COMPITO DA SVOLGERE: Indica, per favore, con quali due tipi di opere il testo sulla reperibilità dei videogiochi mette sullo stesso piano i videogiochi nello scenario americano.

BLOCCO DI TESTO:
══════════
SIAMO A LIVELLI DI REPERIBILITÀ PARAGONABILI A QUELLI DEI FILM MUTI

Questo significa che – per quanto riguarda gli Stati Uniti – questa percentuale di videogiochi non è più commercialmente in circolazione, e dunque la sua reperibilità si limita a poche vie: il reperimento di copie e piattaforme di gioco di seconda mano, spesso difficili da trovare e per questo motivo vendute a caro prezzo; il ricorso ad archivi appositamente dedicati alla conservazione di queste copie, che però richiedono di recarsi fisicamente in sede per poter mettere mano al gioco in questione; o, caso limite, la pirateria. Una situazione, tanto per offrire un termine di paragone più concreto dei semplici numeri, che per quanto riguarda lo scenario americano mette i videogiochi sullo stesso piano delle registrazioni pre-Seconda Guerra Mondiale o dei film muti.
══════════
RECORD FORNITI:
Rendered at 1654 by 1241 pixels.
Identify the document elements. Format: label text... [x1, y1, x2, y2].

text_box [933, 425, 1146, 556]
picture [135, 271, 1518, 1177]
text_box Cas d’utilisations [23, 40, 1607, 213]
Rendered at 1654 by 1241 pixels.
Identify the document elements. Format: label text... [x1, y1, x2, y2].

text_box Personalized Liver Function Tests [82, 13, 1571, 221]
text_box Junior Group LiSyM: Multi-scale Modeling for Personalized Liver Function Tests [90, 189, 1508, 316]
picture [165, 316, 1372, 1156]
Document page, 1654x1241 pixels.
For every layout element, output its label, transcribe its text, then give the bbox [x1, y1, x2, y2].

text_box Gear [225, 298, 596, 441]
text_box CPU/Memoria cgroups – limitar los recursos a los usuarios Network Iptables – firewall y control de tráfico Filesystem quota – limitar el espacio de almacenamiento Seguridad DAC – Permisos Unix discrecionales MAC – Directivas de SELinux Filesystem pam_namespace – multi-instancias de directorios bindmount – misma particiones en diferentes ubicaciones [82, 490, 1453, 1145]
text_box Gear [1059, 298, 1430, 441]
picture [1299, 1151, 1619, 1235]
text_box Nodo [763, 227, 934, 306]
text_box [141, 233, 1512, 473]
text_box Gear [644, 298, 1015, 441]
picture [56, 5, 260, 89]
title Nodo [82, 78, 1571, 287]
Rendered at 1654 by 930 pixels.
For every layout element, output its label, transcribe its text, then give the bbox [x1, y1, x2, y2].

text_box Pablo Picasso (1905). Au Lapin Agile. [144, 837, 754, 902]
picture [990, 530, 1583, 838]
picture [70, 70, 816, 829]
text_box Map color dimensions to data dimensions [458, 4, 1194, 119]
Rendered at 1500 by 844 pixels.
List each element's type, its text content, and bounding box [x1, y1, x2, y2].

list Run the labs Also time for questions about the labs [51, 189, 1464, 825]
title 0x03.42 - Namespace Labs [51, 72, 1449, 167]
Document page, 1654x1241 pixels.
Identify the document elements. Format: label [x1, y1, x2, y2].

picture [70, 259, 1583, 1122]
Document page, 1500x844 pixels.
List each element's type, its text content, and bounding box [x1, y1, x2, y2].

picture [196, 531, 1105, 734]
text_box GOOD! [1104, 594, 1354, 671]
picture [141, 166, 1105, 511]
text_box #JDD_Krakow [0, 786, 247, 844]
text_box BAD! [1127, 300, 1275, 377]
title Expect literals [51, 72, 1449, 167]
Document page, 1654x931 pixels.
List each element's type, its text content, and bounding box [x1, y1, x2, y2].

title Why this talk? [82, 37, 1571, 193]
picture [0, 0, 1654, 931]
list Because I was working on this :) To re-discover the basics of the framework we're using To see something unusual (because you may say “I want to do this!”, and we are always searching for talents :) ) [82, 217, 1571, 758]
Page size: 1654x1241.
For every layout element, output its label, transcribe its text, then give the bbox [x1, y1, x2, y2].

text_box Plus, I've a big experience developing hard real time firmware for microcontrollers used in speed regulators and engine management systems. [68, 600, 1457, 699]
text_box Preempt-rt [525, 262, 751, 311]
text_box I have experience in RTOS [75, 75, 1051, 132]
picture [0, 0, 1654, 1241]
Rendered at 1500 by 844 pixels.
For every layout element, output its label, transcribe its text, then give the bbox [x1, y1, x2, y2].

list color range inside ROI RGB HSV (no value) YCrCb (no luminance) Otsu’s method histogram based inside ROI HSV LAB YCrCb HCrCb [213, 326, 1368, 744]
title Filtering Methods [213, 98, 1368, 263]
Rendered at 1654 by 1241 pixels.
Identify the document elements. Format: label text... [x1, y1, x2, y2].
══════════
RISPOSTA AL COMPITO: Con le registrazioni precedenti alla Seconda guerra mondiale e con i film muti.